Look through the lines below and extract any with the word "linecap".

# # # # # # #

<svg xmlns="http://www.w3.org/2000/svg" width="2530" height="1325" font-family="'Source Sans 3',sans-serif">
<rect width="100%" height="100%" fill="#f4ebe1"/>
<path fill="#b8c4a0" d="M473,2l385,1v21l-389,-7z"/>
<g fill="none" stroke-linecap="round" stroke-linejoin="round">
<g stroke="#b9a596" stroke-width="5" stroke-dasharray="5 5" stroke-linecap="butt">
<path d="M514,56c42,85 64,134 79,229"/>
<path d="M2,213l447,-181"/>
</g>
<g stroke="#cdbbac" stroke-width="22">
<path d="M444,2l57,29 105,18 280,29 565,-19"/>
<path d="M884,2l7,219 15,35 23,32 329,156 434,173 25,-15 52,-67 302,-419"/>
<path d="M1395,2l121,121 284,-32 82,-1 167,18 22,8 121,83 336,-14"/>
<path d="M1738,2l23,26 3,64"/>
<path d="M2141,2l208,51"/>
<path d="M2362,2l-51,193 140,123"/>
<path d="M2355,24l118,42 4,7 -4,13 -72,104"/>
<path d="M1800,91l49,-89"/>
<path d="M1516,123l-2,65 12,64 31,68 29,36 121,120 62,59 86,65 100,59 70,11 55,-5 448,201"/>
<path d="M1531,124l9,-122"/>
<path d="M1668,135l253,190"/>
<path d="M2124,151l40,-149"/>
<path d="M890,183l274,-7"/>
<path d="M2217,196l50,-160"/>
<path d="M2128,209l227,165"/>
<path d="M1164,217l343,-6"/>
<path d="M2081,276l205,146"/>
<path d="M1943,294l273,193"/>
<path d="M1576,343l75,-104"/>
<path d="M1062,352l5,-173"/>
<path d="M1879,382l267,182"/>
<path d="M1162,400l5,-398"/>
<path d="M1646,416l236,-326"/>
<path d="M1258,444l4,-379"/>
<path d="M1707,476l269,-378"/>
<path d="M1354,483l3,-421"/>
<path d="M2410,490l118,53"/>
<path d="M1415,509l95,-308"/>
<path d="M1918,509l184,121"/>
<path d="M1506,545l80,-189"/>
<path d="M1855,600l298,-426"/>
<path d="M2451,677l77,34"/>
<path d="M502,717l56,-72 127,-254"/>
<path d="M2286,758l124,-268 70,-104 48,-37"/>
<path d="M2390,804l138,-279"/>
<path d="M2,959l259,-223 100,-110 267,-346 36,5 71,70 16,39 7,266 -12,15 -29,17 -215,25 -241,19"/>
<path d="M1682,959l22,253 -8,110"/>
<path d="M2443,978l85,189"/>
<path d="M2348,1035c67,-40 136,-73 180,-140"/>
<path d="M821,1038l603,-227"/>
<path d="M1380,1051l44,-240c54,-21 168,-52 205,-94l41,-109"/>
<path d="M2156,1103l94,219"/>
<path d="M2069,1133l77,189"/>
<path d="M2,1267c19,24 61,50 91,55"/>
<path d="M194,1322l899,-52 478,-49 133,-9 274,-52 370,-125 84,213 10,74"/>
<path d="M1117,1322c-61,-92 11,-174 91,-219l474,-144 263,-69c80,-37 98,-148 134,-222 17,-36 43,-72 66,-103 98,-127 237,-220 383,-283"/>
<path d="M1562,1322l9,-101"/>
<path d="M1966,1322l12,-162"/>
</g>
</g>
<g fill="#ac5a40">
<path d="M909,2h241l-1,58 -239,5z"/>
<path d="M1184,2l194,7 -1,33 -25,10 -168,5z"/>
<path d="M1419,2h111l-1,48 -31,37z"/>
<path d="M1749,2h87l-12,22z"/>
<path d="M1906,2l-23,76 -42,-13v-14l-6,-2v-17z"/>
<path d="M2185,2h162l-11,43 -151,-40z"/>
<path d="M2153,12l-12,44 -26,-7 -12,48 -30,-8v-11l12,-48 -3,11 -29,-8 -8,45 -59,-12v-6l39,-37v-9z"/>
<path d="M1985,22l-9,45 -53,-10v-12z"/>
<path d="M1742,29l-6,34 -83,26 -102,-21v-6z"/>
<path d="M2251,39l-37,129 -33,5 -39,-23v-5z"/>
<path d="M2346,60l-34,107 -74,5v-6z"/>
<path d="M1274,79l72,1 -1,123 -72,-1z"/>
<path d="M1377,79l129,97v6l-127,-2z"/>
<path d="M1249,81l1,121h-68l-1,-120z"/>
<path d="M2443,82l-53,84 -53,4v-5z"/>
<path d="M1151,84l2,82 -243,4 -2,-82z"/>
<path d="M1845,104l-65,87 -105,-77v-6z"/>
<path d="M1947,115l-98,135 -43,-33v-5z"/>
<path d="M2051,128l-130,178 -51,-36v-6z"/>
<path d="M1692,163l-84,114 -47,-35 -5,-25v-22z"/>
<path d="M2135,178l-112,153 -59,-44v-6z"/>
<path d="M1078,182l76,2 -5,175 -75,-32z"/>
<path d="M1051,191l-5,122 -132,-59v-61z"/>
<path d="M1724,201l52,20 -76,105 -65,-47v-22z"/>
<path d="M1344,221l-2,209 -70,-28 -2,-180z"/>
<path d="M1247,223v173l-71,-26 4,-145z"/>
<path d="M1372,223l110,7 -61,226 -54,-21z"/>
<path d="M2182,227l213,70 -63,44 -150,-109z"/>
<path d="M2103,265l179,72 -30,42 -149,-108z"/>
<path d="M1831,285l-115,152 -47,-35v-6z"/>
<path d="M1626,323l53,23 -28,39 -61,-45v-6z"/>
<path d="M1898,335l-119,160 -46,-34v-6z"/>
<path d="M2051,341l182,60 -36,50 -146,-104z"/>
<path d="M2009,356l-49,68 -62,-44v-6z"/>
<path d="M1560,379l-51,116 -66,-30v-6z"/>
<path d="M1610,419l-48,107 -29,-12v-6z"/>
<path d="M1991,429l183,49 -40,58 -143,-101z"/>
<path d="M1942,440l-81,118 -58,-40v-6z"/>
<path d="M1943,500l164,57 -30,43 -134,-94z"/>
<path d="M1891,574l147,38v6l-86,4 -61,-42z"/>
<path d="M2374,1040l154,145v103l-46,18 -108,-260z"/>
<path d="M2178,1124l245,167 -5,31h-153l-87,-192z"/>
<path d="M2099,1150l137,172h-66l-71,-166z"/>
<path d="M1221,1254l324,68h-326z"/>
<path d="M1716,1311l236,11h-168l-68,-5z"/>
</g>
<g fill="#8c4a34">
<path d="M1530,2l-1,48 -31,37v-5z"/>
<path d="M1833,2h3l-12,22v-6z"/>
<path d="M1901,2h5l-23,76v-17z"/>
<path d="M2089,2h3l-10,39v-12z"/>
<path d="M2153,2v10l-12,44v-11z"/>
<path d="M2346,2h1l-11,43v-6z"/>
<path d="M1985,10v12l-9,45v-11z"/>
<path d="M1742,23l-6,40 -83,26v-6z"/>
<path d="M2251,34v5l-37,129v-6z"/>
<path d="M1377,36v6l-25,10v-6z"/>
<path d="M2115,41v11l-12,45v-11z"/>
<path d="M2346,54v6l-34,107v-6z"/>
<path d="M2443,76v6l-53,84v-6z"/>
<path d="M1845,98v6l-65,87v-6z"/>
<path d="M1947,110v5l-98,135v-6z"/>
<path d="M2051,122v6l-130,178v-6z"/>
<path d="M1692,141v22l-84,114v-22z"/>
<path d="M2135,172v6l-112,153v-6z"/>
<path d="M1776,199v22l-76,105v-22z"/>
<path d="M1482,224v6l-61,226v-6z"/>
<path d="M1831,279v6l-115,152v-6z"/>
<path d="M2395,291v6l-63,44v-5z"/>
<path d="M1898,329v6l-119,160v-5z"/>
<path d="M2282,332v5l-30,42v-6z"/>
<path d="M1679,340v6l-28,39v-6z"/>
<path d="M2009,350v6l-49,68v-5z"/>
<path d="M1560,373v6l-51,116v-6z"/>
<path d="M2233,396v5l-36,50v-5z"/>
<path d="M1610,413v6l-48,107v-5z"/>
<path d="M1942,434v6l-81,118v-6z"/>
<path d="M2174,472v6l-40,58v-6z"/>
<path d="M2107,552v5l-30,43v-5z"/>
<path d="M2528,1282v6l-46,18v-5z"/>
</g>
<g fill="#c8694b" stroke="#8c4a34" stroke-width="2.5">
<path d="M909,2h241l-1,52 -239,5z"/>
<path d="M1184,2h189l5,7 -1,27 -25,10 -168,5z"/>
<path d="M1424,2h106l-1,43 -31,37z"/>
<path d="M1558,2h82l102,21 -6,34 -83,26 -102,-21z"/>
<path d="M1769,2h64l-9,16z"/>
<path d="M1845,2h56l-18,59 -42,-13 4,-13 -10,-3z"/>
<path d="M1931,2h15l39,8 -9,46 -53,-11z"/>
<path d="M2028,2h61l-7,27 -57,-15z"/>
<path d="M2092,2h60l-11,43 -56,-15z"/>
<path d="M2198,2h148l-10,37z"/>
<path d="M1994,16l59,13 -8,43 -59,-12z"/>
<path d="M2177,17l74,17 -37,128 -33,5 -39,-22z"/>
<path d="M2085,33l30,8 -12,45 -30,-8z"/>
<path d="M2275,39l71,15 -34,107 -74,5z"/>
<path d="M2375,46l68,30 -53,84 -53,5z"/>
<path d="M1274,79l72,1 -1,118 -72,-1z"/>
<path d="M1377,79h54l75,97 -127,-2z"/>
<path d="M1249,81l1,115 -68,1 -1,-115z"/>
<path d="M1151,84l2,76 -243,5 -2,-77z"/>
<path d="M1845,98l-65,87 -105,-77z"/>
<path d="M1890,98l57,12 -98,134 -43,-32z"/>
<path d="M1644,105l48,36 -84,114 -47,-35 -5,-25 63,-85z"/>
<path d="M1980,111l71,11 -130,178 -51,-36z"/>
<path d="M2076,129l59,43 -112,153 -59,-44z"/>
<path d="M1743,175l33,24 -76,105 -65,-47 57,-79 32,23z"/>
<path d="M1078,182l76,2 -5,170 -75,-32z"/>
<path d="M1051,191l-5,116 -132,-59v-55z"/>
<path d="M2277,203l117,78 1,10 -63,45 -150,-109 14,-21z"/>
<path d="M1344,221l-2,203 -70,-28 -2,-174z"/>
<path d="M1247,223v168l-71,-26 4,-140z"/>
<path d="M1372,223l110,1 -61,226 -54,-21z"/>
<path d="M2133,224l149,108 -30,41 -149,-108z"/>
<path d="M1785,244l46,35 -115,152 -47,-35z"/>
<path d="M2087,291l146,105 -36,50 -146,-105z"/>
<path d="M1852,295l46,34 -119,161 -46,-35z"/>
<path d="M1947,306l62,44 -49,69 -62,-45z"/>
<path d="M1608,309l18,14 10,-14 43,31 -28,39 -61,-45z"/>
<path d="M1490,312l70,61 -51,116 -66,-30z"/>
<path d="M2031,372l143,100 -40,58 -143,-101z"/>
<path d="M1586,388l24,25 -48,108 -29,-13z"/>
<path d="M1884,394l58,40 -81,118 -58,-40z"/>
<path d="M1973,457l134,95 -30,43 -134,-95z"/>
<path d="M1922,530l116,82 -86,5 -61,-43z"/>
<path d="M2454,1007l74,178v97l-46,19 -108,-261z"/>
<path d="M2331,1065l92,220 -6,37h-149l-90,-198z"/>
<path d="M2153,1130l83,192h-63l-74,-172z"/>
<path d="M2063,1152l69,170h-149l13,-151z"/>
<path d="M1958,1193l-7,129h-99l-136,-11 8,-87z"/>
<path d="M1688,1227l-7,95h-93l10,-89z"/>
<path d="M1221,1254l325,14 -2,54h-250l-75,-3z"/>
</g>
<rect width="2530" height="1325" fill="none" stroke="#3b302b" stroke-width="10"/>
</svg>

# # # # # # #

Answer for the task:
<g fill="none" stroke-linecap="round" stroke-linejoin="round">
<g stroke="#b9a596" stroke-width="5" stroke-dasharray="5 5" stroke-linecap="butt">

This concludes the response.